In truth all the paper reads as to me is a mathematical description of primitive transformers and capacitors. Yes, electronic engineers regularly use short range wireless power transmission, it's just that the two plates, or coils are physically fixed together. Sometimes these are resonant cicuits but the trouble with those is that the slightest movement or bringing some other object close changes the resonant frequency, but maybe that doesn't matter. Perhaps Armstrong should be our guide in these matters rather than Tesla, see http://en.wikipedia.org/wiki/Edwin_Armstrong


Posted by: Michael Saunby on 18 Nov 06

Jan, I'd suggest taking Hana's advice and reading the paper. I have to say, as a former physicist, it sounds pretty legit.

You're right that the BBC article's talk about "resonance" is stupid. However, that's just the reporter not understanding what's going on, the actual paper is describing something novel. What they're describing is _not_ like normal electromagnetic broadcasting, which is traveling waves; they're talking about an emitter setting up standing waves around itself (where the wavelength is significantly larger than the device size), and bringing the receiving device (the portable thing you want to charge) within that standing wave. This apparently means optimizing for different conditions than normal broadcasting (they talk about how their method is different from a cell phone's antenna, though it went over my head. Their math doesn't look too hard to check, though, if you had the time & inclination.)

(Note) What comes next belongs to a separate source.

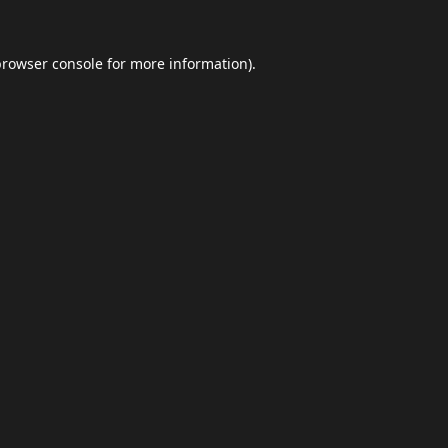
browser console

The paper claims they have power-coupling to power-loss ratios of up to 40:1, meaning it's up to 98% efficient. That's awfully damn good. Although in a more realistic scenario that they described (in a room with walls, with a person around) it was more like 60%. And they did modeling of "what if a human is sitting in the field", and it looks like the person doesn't absorb much energy at all.

You're right that any significant inefficiency just to avoid the hassle of electrical cords is not necessarily worth it, but if the efficiencies can be high, it'd be cool.

Richard, you're right that the efficiency varies greatly with distance; but even when distance between objects was about 3x the size of objects, efficiency was still good. But yes, might be better off sticking with inductive-charging surfaces like Splashpower (except have it built into tabletops & desktops, rather than a dish that you have to place stuff in.) Still, this is very much worth investigating. All sorts of interesting applications could be enabled by it.


And Tod, you're right that Tesla did get power transfer to work, but it was broadcast-style traveling waves, which are horribly inefficient, as Jan was talking about. Tesla never did stuff like this.

It'll be interesting to see where this goes!